## Source data
______

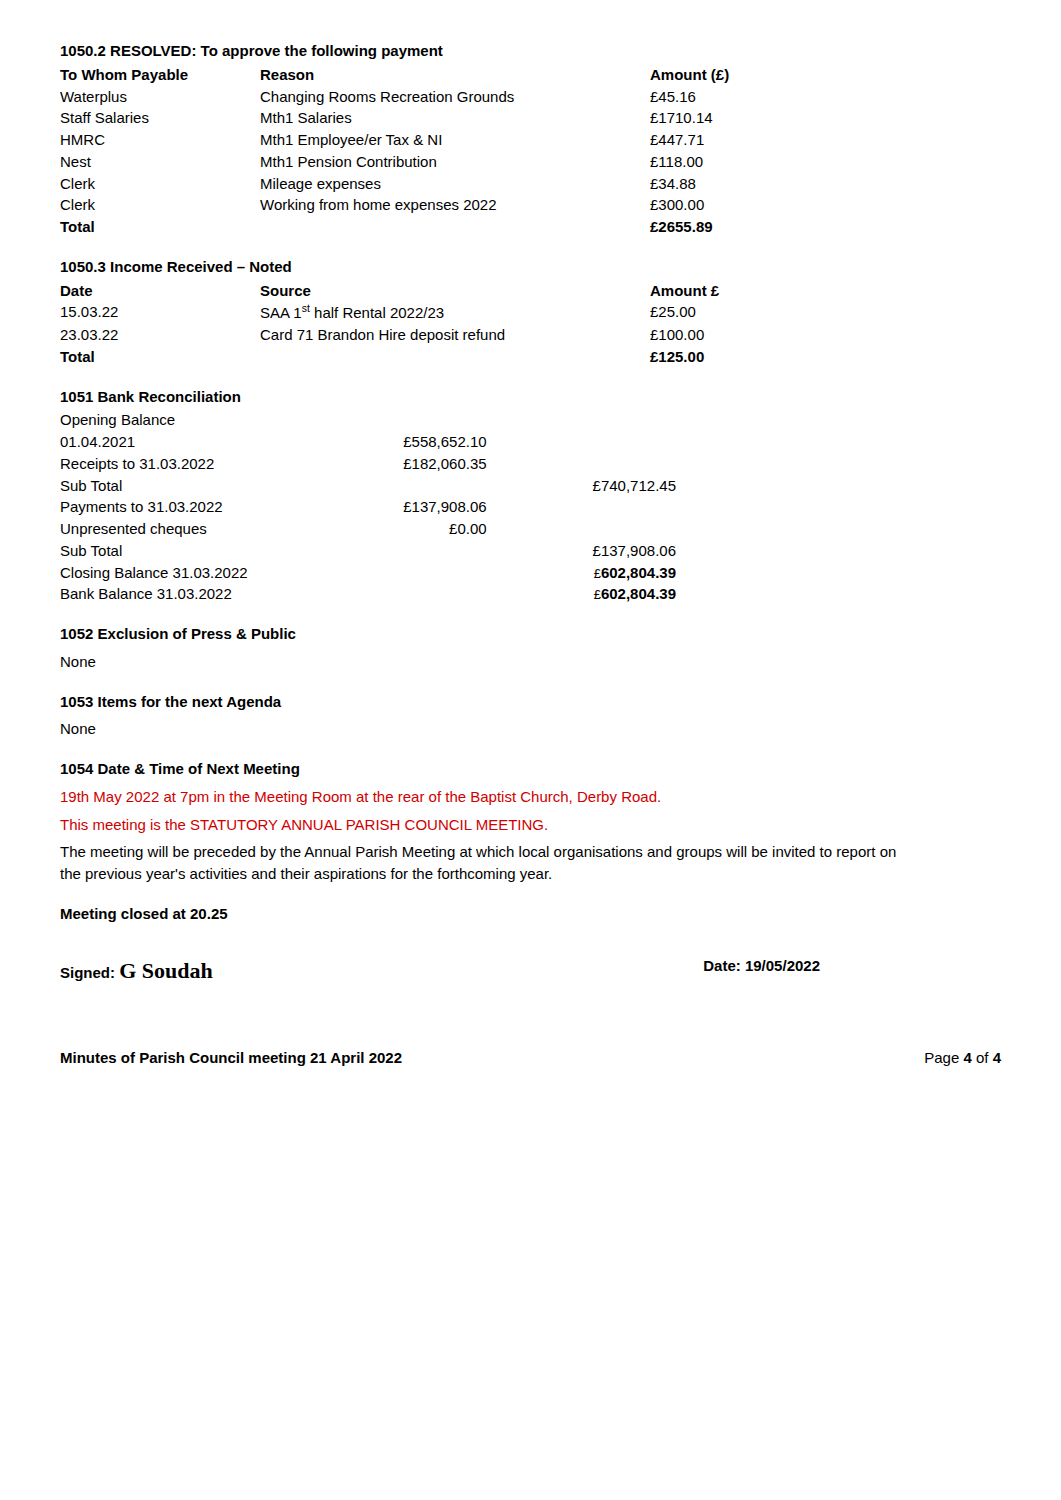1050.2 RESOLVED: To approve the following payment
| To Whom Payable | Reason | Amount (£) |
| --- | --- | --- |
| Waterplus | Changing Rooms Recreation Grounds | £45.16 |
| Staff Salaries | Mth1 Salaries | £1710.14 |
| HMRC | Mth1 Employee/er Tax & NI | £447.71 |
| Nest | Mth1 Pension Contribution | £118.00 |
| Clerk | Mileage expenses | £34.88 |
| Clerk | Working from home expenses 2022 | £300.00 |
| Total | | £2655.89 |
1050.3 Income Received – Noted
| Date | Source | Amount £ |
| --- | --- | --- |
| 15.03.22 | SAA 1 st half Rental 2022/23 | £25.00 |
| 23.03.22 | Card 71 Brandon Hire deposit refund | £100.00 |
| Total | | £125.00 |
1051 Bank Reconciliation
| Opening Balance | | |
| 01.04.2021 | £558,652.10 | |
| Receipts to 31.03.2022 | £182,060.35 | |
| Sub Total | | £740,712.45 |
| Payments to 31.03.2022 | £137,908.06 | |
| Unpresented cheques | £0.00 | |
| Sub Total | | £137,908.06 |
| Closing Balance 31.03.2022 | | £ 602,804.39 |
| Bank Balance 31.03.2022 | | £ 602,804.39 |
1052 Exclusion of Press & Public
None
1053 Items for the next Agenda
None
1054 Date & Time of Next Meeting
19th May 2022 at 7pm in the Meeting Room at the rear of the Baptist Church, Derby Road.
This meeting is the STATUTORY ANNUAL PARISH COUNCIL MEETING.
The meeting will be preceded by the Annual Parish Meeting at which local organisations and groups will be invited to report on the previous year's activities and their aspirations for the forthcoming year.
Meeting closed at 20.25
Signed: G Soudah
Date: 19/05/2022
Minutes of Parish Council meeting 21 April 2022
Page 4 of 4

______

Write the records out again in full, exactly, and skip every picture.

## Output of the task
1050.2 RESOLVED: To approve the following payment
| To Whom Payable | Reason | Amount (£) |
| --- | --- | --- |
| Waterplus | Changing Rooms Recreation Grounds | £45.16 |
| Staff Salaries | Mth1 Salaries | £1710.14 |
| HMRC | Mth1 Employee/er Tax & NI | £447.71 |
| Nest | Mth1 Pension Contribution | £118.00 |
| Clerk | Mileage expenses | £34.88 |
| Clerk | Working from home expenses 2022 | £300.00 |
| Total | | £2655.89 |
1050.3 Income Received – Noted
| Date | Source | Amount £ |
| --- | --- | --- |
| 15.03.22 | SAA 1 st half Rental 2022/23 | £25.00 |
| 23.03.22 | Card 71 Brandon Hire deposit refund | £100.00 |
| Total | | £125.00 |
1051 Bank Reconciliation
| Opening Balance | | |
| 01.04.2021 | £558,652.10 | |
| Receipts to 31.03.2022 | £182,060.35 | |
| Sub Total | | £740,712.45 |
| Payments to 31.03.2022 | £137,908.06 | |
| Unpresented cheques | £0.00 | |
| Sub Total | | £137,908.06 |
| Closing Balance 31.03.2022 | | £ 602,804.39 |
| Bank Balance 31.03.2022 | | £ 602,804.39 |
1052 Exclusion of Press & Public
None
1053 Items for the next Agenda
None
1054 Date & Time of Next Meeting
19th May 2022 at 7pm in the Meeting Room at the rear of the Baptist Church, Derby Road.
This meeting is the STATUTORY ANNUAL PARISH COUNCIL MEETING.
The meeting will be preceded by the Annual Parish Meeting at which local organisations and groups will be invited to report on the previous year's activities and their aspirations for the forthcoming year.
Meeting closed at 20.25
Signed: G Soudah
Date: 19/05/2022
Minutes of Parish Council meeting 21 April 2022
Page 4 of 4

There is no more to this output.